Making an Exit Strategy

Coach Blog 101314 I’ve seen plenty of movies, and one thing movies have taught me about robbing banks is that the most important piece is your exit strategy. Successful bank robberies have successful exits. There is an art to it.

Today, I’d like you to think about something in your life where you could use an exit. Maybe this is an old project that’s still hanging around in your drawer or closet. Maybe this is a partnership you’ve outgrown. Think of one thing you’d like to exit and play along with me.

You know you’re ready for an exit when you feel exhaustion about something. Dissatisfaction means it’s time for a change, but there’s still energy to do what you need to do; exhaustion means the energy is gone and you just need to get out. But there is an art to getting out.

First, be clear on what you’re exiting. For a project example, maybe you don’t want to exit the whole project but you need to scale back and exit a task or responsibility within the project. Write down what you want to drop.

Second, visualize your situation after the drop.
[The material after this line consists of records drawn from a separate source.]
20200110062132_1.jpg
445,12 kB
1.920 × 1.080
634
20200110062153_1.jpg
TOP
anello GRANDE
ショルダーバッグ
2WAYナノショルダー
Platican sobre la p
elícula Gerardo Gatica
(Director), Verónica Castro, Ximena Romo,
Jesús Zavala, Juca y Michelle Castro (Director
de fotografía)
Does it feel good, or is there another issue or aspect you need to drop instead or in addition to the item you identified? Make sure you’re dumping the bathwater and not the baby.
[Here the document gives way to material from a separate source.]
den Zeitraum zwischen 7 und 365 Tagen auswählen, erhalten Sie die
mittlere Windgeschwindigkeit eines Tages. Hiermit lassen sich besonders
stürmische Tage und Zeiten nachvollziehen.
Third, when your visualization feels right, go back a few steps and see what alternatives you have for exiting the item(s) you chose. There is always more than one way to drop something – you can open your hand and let something blow away in a breeze or you can throw something across the room into a brick wall. What feels like the right analogy for your situation? If you’re releasing a partnership that went sour, perhaps a smudging or burning ritual is in order. Or perhaps it’s a writing project you’re dropping and it’s as simple as moving a computer file into an archive. Choose your exit and schedule it in your calendar if that helps you feel complete.

Fourth, give yourself permission to not feel guilty for making this exit. Learn what you can from the situation or project and release what no longer serves you. You’re dropping dead weight so you can move into your future with more ease and grace.

Plan an exit today, and make it a regular part of your monthly/quarterly review to check in and notice what is calling for an exit.